Testimonial Dinner Menu Dr. Ross M. Lence

1976.11.29 Dinner Menu

If you would like to see my copy of the dinner menu of a testimonial dinner given by Dr. Ross Lence’s students in his honor, click on the hyperlink above.   In order to save space I moved the emblem that was on the outside jacket of the menu to a prominent place in the middle of the two page menu.  Due to my lack of technical prowess the menu should be printed.

I was present at the Crown Room, Warwick Hotel, Houston, Texas, on November 29, 1976. The fifteen students sponsoring the dinner were dressed in tuxedos and part of the money raised for the event paid for the good doctor’s tuxedo and dinner.  It was a surprise testimonial dinner in honor of the Dr. Lence’s tenure at U of H.  The only way to obtain the proper measurements for the good doctor’s tux was to enter into a conspiracy with Dr. Lence’s mother, Nickie.

Nickie Lence supplied the information related to garment size and aided the cabal.  The unsuspecting Dr. Lence was hustled into wearing a tuxedo which mysteriously appeared out of his closet and escorted to the Warwick hotel by unknown students.  (My suspicions are that Michael Jackson and Joel Jessee were the culprits) The party, with Dr. Lence in tow, arrived at the Crown Room on schedule.  The giant, floor to ceiling doors, opened to a hearty, “For He’s a Jolly Good Fellow”, chorus after chorus rang out in a thunderous volume from the well lubricated throats of energized students.  Colleagues, fans from across the country sent letters that were read out loud to cheers and applause.  Telegrams were read out loud from friends around the world.  The fete lasted long into the night.

The students, young men, did not gain a pound from the rich food.  Never had I seen such a dazzling array, nor experienced the delights of a formal dinner.  The emotional heights of admiration, and honor were in my memory etched for ever.

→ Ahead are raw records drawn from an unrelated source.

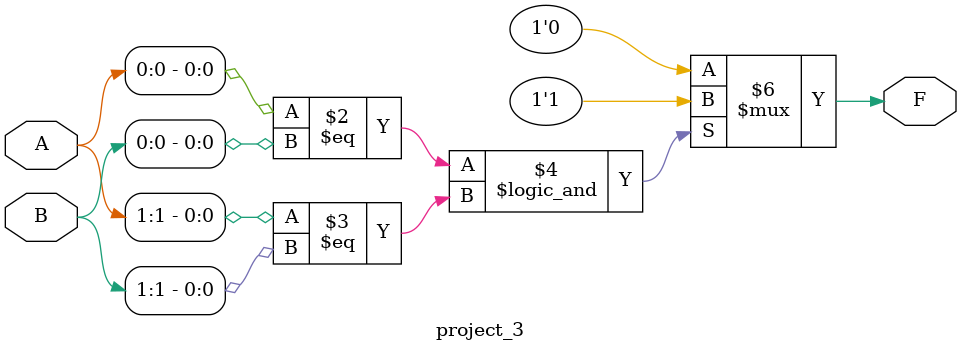
<source format=v>
`timescale 1ns / 1ps


module project_3(A,B,F);
    input wire [1:0]A;
    input wire [1:0]B;
    output reg F;
    always @(*) begin
        if((A[0]==B[0])&&(A[1]==B[1])) F=1;
        else F=0;
    end
endmodule

</source>
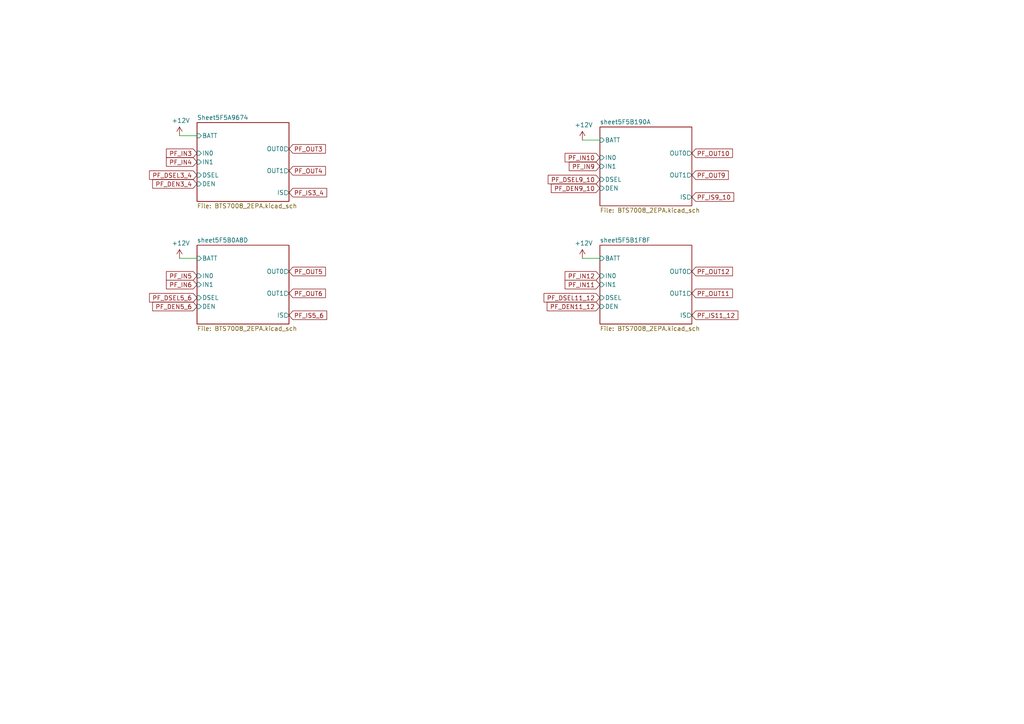
<source format=kicad_sch>
(kicad_sch (version 20211123) (generator eeschema)

  (uuid cf58e2cb-3ad7-46d1-bde7-45f80172ffb6)

  (paper "A4")

  


  (wire (pts (xy 52.07 74.93) (xy 57.15 74.93))
    (stroke (width 0) (type default) (color 0 0 0 0))
    (uuid 600ee556-29a7-415f-aa20-b06357ab0f76)
  )
  (wire (pts (xy 168.91 40.64) (xy 173.99 40.64))
    (stroke (width 0) (type default) (color 0 0 0 0))
    (uuid 94032c54-bb7a-4f79-a98a-64897d249162)
  )
  (wire (pts (xy 52.07 39.37) (xy 57.15 39.37))
    (stroke (width 0) (type default) (color 0 0 0 0))
    (uuid dcf59f52-90eb-4d75-840e-7e274da4e4b3)
  )
  (wire (pts (xy 168.91 74.93) (xy 173.99 74.93))
    (stroke (width 0) (type default) (color 0 0 0 0))
    (uuid e672198a-a2ce-4914-81fc-af39756bbc34)
  )

  (global_label "PF_OUT10" (shape input) (at 200.66 44.45 0) (fields_autoplaced)
    (effects (font (size 1.27 1.27)) (justify left))
    (uuid 05edebeb-c4cd-4313-8319-0a184e557b95)
    (property "Intersheet References" "${INTERSHEET_REFS}" (id 0) (at 0 0 0)
      (effects (font (size 1.27 1.27)) hide)
    )
  )
  (global_label "PF_DEN3_4" (shape input) (at 57.15 53.34 180) (fields_autoplaced)
    (effects (font (size 1.27 1.27)) (justify right))
    (uuid 0aa3b9e8-f5f4-4e6e-8aeb-b3eef20d2012)
    (property "Intersheet References" "${INTERSHEET_REFS}" (id 0) (at 0 0 0)
      (effects (font (size 1.27 1.27)) hide)
    )
  )
  (global_label "PF_OUT5" (shape input) (at 83.82 78.74 0) (fields_autoplaced)
    (effects (font (size 1.27 1.27)) (justify left))
    (uuid 0fce3694-5ea9-45a4-a1be-9ed491b9f507)
    (property "Intersheet References" "${INTERSHEET_REFS}" (id 0) (at 0 0 0)
      (effects (font (size 1.27 1.27)) hide)
    )
  )
  (global_label "PF_DSEL3_4" (shape input) (at 57.15 50.8 180) (fields_autoplaced)
    (effects (font (size 1.27 1.27)) (justify right))
    (uuid 106edc94-91a9-48b0-b478-cacd96e54d3c)
    (property "Intersheet References" "${INTERSHEET_REFS}" (id 0) (at 0 0 0)
      (effects (font (size 1.27 1.27)) hide)
    )
  )
  (global_label "PF_DEN5_6" (shape input) (at 57.15 88.9 180) (fields_autoplaced)
    (effects (font (size 1.27 1.27)) (justify right))
    (uuid 19cc6384-72a1-45dd-8469-328e4ecd9c7e)
    (property "Intersheet References" "${INTERSHEET_REFS}" (id 0) (at 0 0 0)
      (effects (font (size 1.27 1.27)) hide)
    )
  )
  (global_label "PF_OUT11" (shape input) (at 200.66 85.09 0) (fields_autoplaced)
    (effects (font (size 1.27 1.27)) (justify left))
    (uuid 1a407a24-9445-4c64-b05b-548485848c3c)
    (property "Intersheet References" "${INTERSHEET_REFS}" (id 0) (at 0 0 0)
      (effects (font (size 1.27 1.27)) hide)
    )
  )
  (global_label "PF_DEN9_10" (shape input) (at 173.99 54.61 180) (fields_autoplaced)
    (effects (font (size 1.27 1.27)) (justify right))
    (uuid 24a250b4-f1c1-4efe-81e1-38d9fafd7862)
    (property "Intersheet References" "${INTERSHEET_REFS}" (id 0) (at 0 0 0)
      (effects (font (size 1.27 1.27)) hide)
    )
  )
  (global_label "PF_IN11" (shape input) (at 173.99 82.55 180) (fields_autoplaced)
    (effects (font (size 1.27 1.27)) (justify right))
    (uuid 25768c3a-bd59-4402-b4b3-a3c96af11b1e)
    (property "Intersheet References" "${INTERSHEET_REFS}" (id 0) (at 0 0 0)
      (effects (font (size 1.27 1.27)) hide)
    )
  )
  (global_label "PF_IS11_12" (shape input) (at 200.66 91.44 0) (fields_autoplaced)
    (effects (font (size 1.27 1.27)) (justify left))
    (uuid 2efb9a3a-2033-44a0-9fa0-b8a684715f0a)
    (property "Intersheet References" "${INTERSHEET_REFS}" (id 0) (at 0 0 0)
      (effects (font (size 1.27 1.27)) hide)
    )
  )
  (global_label "PF_IN9" (shape input) (at 173.99 48.26 180) (fields_autoplaced)
    (effects (font (size 1.27 1.27)) (justify right))
    (uuid 3b940c8e-3cb6-444a-8af5-b01ebf713f04)
    (property "Intersheet References" "${INTERSHEET_REFS}" (id 0) (at 0 0 0)
      (effects (font (size 1.27 1.27)) hide)
    )
  )
  (global_label "PF_OUT9" (shape input) (at 200.66 50.8 0) (fields_autoplaced)
    (effects (font (size 1.27 1.27)) (justify left))
    (uuid 3f103936-b0cd-47a3-9565-2179ecf4de12)
    (property "Intersheet References" "${INTERSHEET_REFS}" (id 0) (at 0 0 0)
      (effects (font (size 1.27 1.27)) hide)
    )
  )
  (global_label "PF_IS3_4" (shape input) (at 83.82 55.88 0) (fields_autoplaced)
    (effects (font (size 1.27 1.27)) (justify left))
    (uuid 43a4ac45-9539-4453-844d-4e02255227ee)
    (property "Intersheet References" "${INTERSHEET_REFS}" (id 0) (at 0 0 0)
      (effects (font (size 1.27 1.27)) hide)
    )
  )
  (global_label "PF_OUT3" (shape input) (at 83.82 43.18 0) (fields_autoplaced)
    (effects (font (size 1.27 1.27)) (justify left))
    (uuid 446b2c77-7be4-4fdd-a1eb-7d3b89951273)
    (property "Intersheet References" "${INTERSHEET_REFS}" (id 0) (at 0 0 0)
      (effects (font (size 1.27 1.27)) hide)
    )
  )
  (global_label "PF_DSEL5_6" (shape input) (at 57.15 86.36 180) (fields_autoplaced)
    (effects (font (size 1.27 1.27)) (justify right))
    (uuid 569a22d1-3313-4ae0-b405-05c8e02d6225)
    (property "Intersheet References" "${INTERSHEET_REFS}" (id 0) (at 0 0 0)
      (effects (font (size 1.27 1.27)) hide)
    )
  )
  (global_label "PF_IN10" (shape input) (at 173.99 45.72 180) (fields_autoplaced)
    (effects (font (size 1.27 1.27)) (justify right))
    (uuid 61f96c23-40d0-428e-9aeb-f8690475e700)
    (property "Intersheet References" "${INTERSHEET_REFS}" (id 0) (at 0 0 0)
      (effects (font (size 1.27 1.27)) hide)
    )
  )
  (global_label "PF_IS9_10" (shape input) (at 200.66 57.15 0) (fields_autoplaced)
    (effects (font (size 1.27 1.27)) (justify left))
    (uuid 64a680a0-3dd0-4a4f-b030-d566d073c8e6)
    (property "Intersheet References" "${INTERSHEET_REFS}" (id 0) (at 0 0 0)
      (effects (font (size 1.27 1.27)) hide)
    )
  )
  (global_label "PF_IN5" (shape input) (at 57.15 80.01 180) (fields_autoplaced)
    (effects (font (size 1.27 1.27)) (justify right))
    (uuid 6a7ac651-36a4-4a55-8b3b-3d6818a301ee)
    (property "Intersheet References" "${INTERSHEET_REFS}" (id 0) (at 0 0 0)
      (effects (font (size 1.27 1.27)) hide)
    )
  )
  (global_label "PF_OUT12" (shape input) (at 200.66 78.74 0) (fields_autoplaced)
    (effects (font (size 1.27 1.27)) (justify left))
    (uuid 6bbe93b7-2647-44a5-8fd9-f07aec20d4a2)
    (property "Intersheet References" "${INTERSHEET_REFS}" (id 0) (at 0 0 0)
      (effects (font (size 1.27 1.27)) hide)
    )
  )
  (global_label "PF_OUT4" (shape input) (at 83.82 49.53 0) (fields_autoplaced)
    (effects (font (size 1.27 1.27)) (justify left))
    (uuid 724dd6ee-00a4-4ccb-93fb-d5c23bd53144)
    (property "Intersheet References" "${INTERSHEET_REFS}" (id 0) (at 0 0 0)
      (effects (font (size 1.27 1.27)) hide)
    )
  )
  (global_label "PF_IN4" (shape input) (at 57.15 46.99 180) (fields_autoplaced)
    (effects (font (size 1.27 1.27)) (justify right))
    (uuid 75e47b8a-371a-461e-94fc-76a3750fab15)
    (property "Intersheet References" "${INTERSHEET_REFS}" (id 0) (at 0 0 0)
      (effects (font (size 1.27 1.27)) hide)
    )
  )
  (global_label "PF_OUT6" (shape input) (at 83.82 85.09 0) (fields_autoplaced)
    (effects (font (size 1.27 1.27)) (justify left))
    (uuid 82a5f3d4-0190-44cc-97cd-f717f19f6cdf)
    (property "Intersheet References" "${INTERSHEET_REFS}" (id 0) (at 0 0 0)
      (effects (font (size 1.27 1.27)) hide)
    )
  )
  (global_label "PF_DSEL11_12" (shape input) (at 173.99 86.36 180) (fields_autoplaced)
    (effects (font (size 1.27 1.27)) (justify right))
    (uuid 968bd7c6-0f42-40b4-9520-980c3ff22a23)
    (property "Intersheet References" "${INTERSHEET_REFS}" (id 0) (at 0 0 0)
      (effects (font (size 1.27 1.27)) hide)
    )
  )
  (global_label "PF_DEN11_12" (shape input) (at 173.99 88.9 180) (fields_autoplaced)
    (effects (font (size 1.27 1.27)) (justify right))
    (uuid b0fee1fe-8720-466f-b65f-ecdf0c0eb444)
    (property "Intersheet References" "${INTERSHEET_REFS}" (id 0) (at 0 0 0)
      (effects (font (size 1.27 1.27)) hide)
    )
  )
  (global_label "PF_IN6" (shape input) (at 57.15 82.55 180) (fields_autoplaced)
    (effects (font (size 1.27 1.27)) (justify right))
    (uuid c39c00d0-7c32-460f-b518-d9e81bb47e2c)
    (property "Intersheet References" "${INTERSHEET_REFS}" (id 0) (at 0 0 0)
      (effects (font (size 1.27 1.27)) hide)
    )
  )
  (global_label "PF_IN3" (shape input) (at 57.15 44.45 180) (fields_autoplaced)
    (effects (font (size 1.27 1.27)) (justify right))
    (uuid cb85e2e1-e98c-4266-b716-3be138752f96)
    (property "Intersheet References" "${INTERSHEET_REFS}" (id 0) (at 0 0 0)
      (effects (font (size 1.27 1.27)) hide)
    )
  )
  (global_label "PF_IN12" (shape input) (at 173.99 80.01 180) (fields_autoplaced)
    (effects (font (size 1.27 1.27)) (justify right))
    (uuid ea527458-8ed9-4502-ad3f-7f1c0684bbef)
    (property "Intersheet References" "${INTERSHEET_REFS}" (id 0) (at 0 0 0)
      (effects (font (size 1.27 1.27)) hide)
    )
  )
  (global_label "PF_IS5_6" (shape input) (at 83.82 91.44 0) (fields_autoplaced)
    (effects (font (size 1.27 1.27)) (justify left))
    (uuid ec5e965c-6ac2-45cb-9b03-c3b4b5c9c930)
    (property "Intersheet References" "${INTERSHEET_REFS}" (id 0) (at 0 0 0)
      (effects (font (size 1.27 1.27)) hide)
    )
  )
  (global_label "PF_DSEL9_10" (shape input) (at 173.99 52.07 180) (fields_autoplaced)
    (effects (font (size 1.27 1.27)) (justify right))
    (uuid f20cc1fa-4cfa-4e73-b3d2-ea99f55ef3b1)
    (property "Intersheet References" "${INTERSHEET_REFS}" (id 0) (at 0 0 0)
      (effects (font (size 1.27 1.27)) hide)
    )
  )

  (symbol (lib_id "power:+12V") (at 52.07 39.37 0) (unit 1)
    (in_bom yes) (on_board yes)
    (uuid 00000000-0000-0000-0000-00005f58d87e)
    (property "Reference" "#PWR087" (id 0) (at 52.07 43.18 0)
      (effects (font (size 1.27 1.27)) hide)
    )
    (property "Value" "+12V" (id 1) (at 52.451 34.9758 0))
    (property "Footprint" "" (id 2) (at 52.07 39.37 0)
      (effects (font (size 1.27 1.27)) hide)
    )
    (property "Datasheet" "" (id 3) (at 52.07 39.37 0)
      (effects (font (size 1.27 1.27)) hide)
    )
    (pin "1" (uuid 64f5827e-effa-4cbf-b3e6-ec0e61cb2460))
  )

  (symbol (lib_id "power:+12V") (at 52.07 74.93 0) (unit 1)
    (in_bom yes) (on_board yes)
    (uuid 00000000-0000-0000-0000-00005f5b0a93)
    (property "Reference" "#PWR088" (id 0) (at 52.07 78.74 0)
      (effects (font (size 1.27 1.27)) hide)
    )
    (property "Value" "+12V" (id 1) (at 52.451 70.5358 0))
    (property "Footprint" "" (id 2) (at 52.07 74.93 0)
      (effects (font (size 1.27 1.27)) hide)
    )
    (property "Datasheet" "" (id 3) (at 52.07 74.93 0)
      (effects (font (size 1.27 1.27)) hide)
    )
    (pin "1" (uuid 3a22c9bb-2a7e-4f9e-adc6-aabb4f07f3eb))
  )

  (symbol (lib_id "power:+12V") (at 168.91 40.64 0) (unit 1)
    (in_bom yes) (on_board yes)
    (uuid 00000000-0000-0000-0000-00005f5b1910)
    (property "Reference" "#PWR089" (id 0) (at 168.91 44.45 0)
      (effects (font (size 1.27 1.27)) hide)
    )
    (property "Value" "+12V" (id 1) (at 169.291 36.2458 0))
    (property "Footprint" "" (id 2) (at 168.91 40.64 0)
      (effects (font (size 1.27 1.27)) hide)
    )
    (property "Datasheet" "" (id 3) (at 168.91 40.64 0)
      (effects (font (size 1.27 1.27)) hide)
    )
    (pin "1" (uuid 35eb0794-eb33-481d-8aba-00091df9dd08))
  )

  (symbol (lib_id "power:+12V") (at 168.91 74.93 0) (unit 1)
    (in_bom yes) (on_board yes)
    (uuid 00000000-0000-0000-0000-00005f5b1f95)
    (property "Reference" "#PWR090" (id 0) (at 168.91 78.74 0)
      (effects (font (size 1.27 1.27)) hide)
    )
    (property "Value" "+12V" (id 1) (at 169.291 70.5358 0))
    (property "Footprint" "" (id 2) (at 168.91 74.93 0)
      (effects (font (size 1.27 1.27)) hide)
    )
    (property "Datasheet" "" (id 3) (at 168.91 74.93 0)
      (effects (font (size 1.27 1.27)) hide)
    )
    (pin "1" (uuid 513dd073-eada-4383-8ce3-1031adb3d02a))
  )

  (sheet (at 57.15 35.56) (size 26.67 22.86) (fields_autoplaced)
    (stroke (width 0) (type solid) (color 0 0 0 0))
    (fill (color 0 0 0 0.0000))
    (uuid 00000000-0000-0000-0000-00005f5a9675)
    (property "Sheet name" "Sheet5F5A9674" (id 0) (at 57.15 34.8484 0)
      (effects (font (size 1.27 1.27)) (justify left bottom))
    )
    (property "Sheet file" "BTS7008_2EPA.kicad_sch" (id 1) (at 57.15 59.0046 0)
      (effects (font (size 1.27 1.27)) (justify left top))
    )
    (pin "BATT" input (at 57.15 39.37 180)
      (effects (font (size 1.27 1.27)) (justify left))
      (uuid 75cb80b7-104a-497f-b946-8d73c7ca3d1c)
    )
    (pin "IN0" input (at 57.15 44.45 180)
      (effects (font (size 1.27 1.27)) (justify left))
      (uuid 2d424ce5-b4ca-4d3d-9a98-51532289ec4a)
    )
    (pin "DEN" input (at 57.15 53.34 180)
      (effects (font (size 1.27 1.27)) (justify left))
      (uuid e2d8716c-0b1e-4ff9-b9e0-a36e2941fa4c)
    )
    (pin "OUT0" output (at 83.82 43.18 0)
      (effects (font (size 1.27 1.27)) (justify right))
      (uuid 036a3977-cb57-432b-8d1e-e83d225ef58f)
    )
    (pin "IS" output (at 83.82 55.88 0)
      (effects (font (size 1.27 1.27)) (justify right))
      (uuid f0be3b4a-0303-4a91-b85f-a3971f53d1eb)
    )
    (pin "IN1" input (at 57.15 46.99 180)
      (effects (font (size 1.27 1.27)) (justify left))
      (uuid 6e407b73-5069-4e8b-980a-6112ce76d484)
    )
    (pin "DSEL" input (at 57.15 50.8 180)
      (effects (font (size 1.27 1.27)) (justify left))
      (uuid 69503330-8126-434c-8d96-2295a7c453f7)
    )
    (pin "OUT1" output (at 83.82 49.53 0)
      (effects (font (size 1.27 1.27)) (justify right))
      (uuid 6bc89ef8-b8c5-41c8-8d81-6bc4fafe1edc)
    )
  )

  (sheet (at 57.15 71.12) (size 26.67 22.86) (fields_autoplaced)
    (stroke (width 0) (type solid) (color 0 0 0 0))
    (fill (color 0 0 0 0.0000))
    (uuid 00000000-0000-0000-0000-00005f5b0a9e)
    (property "Sheet name" "sheet5F5B0A8D" (id 0) (at 57.15 70.4084 0)
      (effects (font (size 1.27 1.27)) (justify left bottom))
    )
    (property "Sheet file" "BTS7008_2EPA.kicad_sch" (id 1) (at 57.15 94.5646 0)
      (effects (font (size 1.27 1.27)) (justify left top))
    )
    (pin "BATT" input (at 57.15 74.93 180)
      (effects (font (size 1.27 1.27)) (justify left))
      (uuid 7a1f64e1-5955-44d2-820f-6f96a426d7a3)
    )
    (pin "IN0" input (at 57.15 80.01 180)
      (effects (font (size 1.27 1.27)) (justify left))
      (uuid af3560b7-ecdf-4116-ab6b-f70da9a5a520)
    )
    (pin "DEN" input (at 57.15 88.9 180)
      (effects (font (size 1.27 1.27)) (justify left))
      (uuid 278a90d8-9170-4184-95ec-e788d9bb3f29)
    )
    (pin "OUT0" output (at 83.82 78.74 0)
      (effects (font (size 1.27 1.27)) (justify right))
      (uuid c0e0193e-1847-4f54-9fa2-d321a4ca7883)
    )
    (pin "IS" output (at 83.82 91.44 0)
      (effects (font (size 1.27 1.27)) (justify right))
      (uuid 41c28788-61be-4c62-887b-e2492a2b69b9)
    )
    (pin "IN1" input (at 57.15 82.55 180)
      (effects (font (size 1.27 1.27)) (justify left))
      (uuid 25b9a8b2-eabd-46ab-838e-c5c87c5e32f1)
    )
    (pin "DSEL" input (at 57.15 86.36 180)
      (effects (font (size 1.27 1.27)) (justify left))
      (uuid 4f764700-82ad-48bd-8271-9904832849d6)
    )
    (pin "OUT1" output (at 83.82 85.09 0)
      (effects (font (size 1.27 1.27)) (justify right))
      (uuid a4ba296d-3bd0-4ab0-845e-046e54b82e27)
    )
  )

  (sheet (at 173.99 36.83) (size 26.67 22.86) (fields_autoplaced)
    (stroke (width 0) (type solid) (color 0 0 0 0))
    (fill (color 0 0 0 0.0000))
    (uuid 00000000-0000-0000-0000-00005f5b191b)
    (property "Sheet name" "sheet5F5B190A" (id 0) (at 173.99 36.1184 0)
      (effects (font (size 1.27 1.27)) (justify left bottom))
    )
    (property "Sheet file" "BTS7008_2EPA.kicad_sch" (id 1) (at 173.99 60.2746 0)
      (effects (font (size 1.27 1.27)) (justify left top))
    )
    (pin "BATT" input (at 173.99 40.64 180)
      (effects (font (size 1.27 1.27)) (justify left))
      (uuid e677211d-47b4-4666-a954-ad6e7ec314ff)
    )
    (pin "IN0" input (at 173.99 45.72 180)
      (effects (font (size 1.27 1.27)) (justify left))
      (uuid aceb50be-6aaf-4b04-becc-ae2ec61ef2f5)
    )
    (pin "DEN" input (at 173.99 54.61 180)
      (effects (font (size 1.27 1.27)) (justify left))
      (uuid 20359eab-9d12-4e42-be14-b782c91a60d6)
    )
    (pin "OUT0" output (at 200.66 44.45 0)
      (effects (font (size 1.27 1.27)) (justify right))
      (uuid b6d42475-d143-4db0-a79c-555bb3c22893)
    )
    (pin "IS" output (at 200.66 57.15 0)
      (effects (font (size 1.27 1.27)) (justify right))
      (uuid 1c9becb6-fa7e-40b3-9ca5-916facfc9253)
    )
    (pin "IN1" input (at 173.99 48.26 180)
      (effects (font (size 1.27 1.27)) (justify left))
      (uuid 3cc5d6c0-0e6c-4f5a-9ccd-79e994e829d1)
    )
    (pin "DSEL" input (at 173.99 52.07 180)
      (effects (font (size 1.27 1.27)) (justify left))
      (uuid def9f02f-68db-41f1-a748-e92016fdcb15)
    )
    (pin "OUT1" output (at 200.66 50.8 0)
      (effects (font (size 1.27 1.27)) (justify right))
      (uuid 6ac8c8d9-2ea9-4502-acc5-e28dee05b7d2)
    )
  )

  (sheet (at 173.99 71.12) (size 26.67 22.86) (fields_autoplaced)
    (stroke (width 0) (type solid) (color 0 0 0 0))
    (fill (color 0 0 0 0.0000))
    (uuid 00000000-0000-0000-0000-00005f5b1fa0)
    (property "Sheet name" "sheet5F5B1F8F" (id 0) (at 173.99 70.4084 0)
      (effects (font (size 1.27 1.27)) (justify left bottom))
    )
    (property "Sheet file" "BTS7008_2EPA.kicad_sch" (id 1) (at 173.99 94.5646 0)
      (effects (font (size 1.27 1.27)) (justify left top))
    )
    (pin "BATT" input (at 173.99 74.93 180)
      (effects (font (size 1.27 1.27)) (justify left))
      (uuid 882f1a60-f3b6-4ac2-a233-185a960e4b79)
    )
    (pin "IN0" input (at 173.99 80.01 180)
      (effects (font (size 1.27 1.27)) (justify left))
      (uuid a4f79458-da6a-44e1-b249-3bf709d624d0)
    )
    (pin "DEN" input (at 173.99 88.9 180)
      (effects (font (size 1.27 1.27)) (justify left))
      (uuid 4ecece0a-e1be-43cc-9646-a82fc8722eee)
    )
    (pin "OUT0" output (at 200.66 78.74 0)
      (effects (font (size 1.27 1.27)) (justify right))
      (uuid dcead308-213f-4608-b30e-15259437209e)
    )
    (pin "IS" output (at 200.66 91.44 0)
      (effects (font (size 1.27 1.27)) (justify right))
      (uuid 41e5d55c-308a-4c7e-b845-cdbbd88a8df4)
    )
    (pin "IN1" input (at 173.99 82.55 180)
      (effects (font (size 1.27 1.27)) (justify left))
      (uuid 7d7cdfd4-df0a-4f03-8c4e-6ac92c138e2a)
    )
    (pin "DSEL" input (at 173.99 86.36 180)
      (effects (font (size 1.27 1.27)) (justify left))
      (uuid e2235845-eb52-4a90-aab1-fb4ee04e45c8)
    )
    (pin "OUT1" output (at 200.66 85.09 0)
      (effects (font (size 1.27 1.27)) (justify right))
      (uuid d1e21ae0-2b25-498a-8fcf-3e2341c73661)
    )
  )
)

</source>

There were many Lenceinans, who for reasons of their own could not attend, and thus, missed the opportunity to give something special to Dr. Lence.  I never heard him discuss the evening thereafter.  He may have been a little embarrassed by all of the blowviating-hoo-rah, and uncomfortable with the public display of raw appreciation.   However, I suspect that down deep he liked the attention, the formality, the ceremony; where he received the small token of appreciation from  his students in a formal, ceremonial and somewhat dignified manner.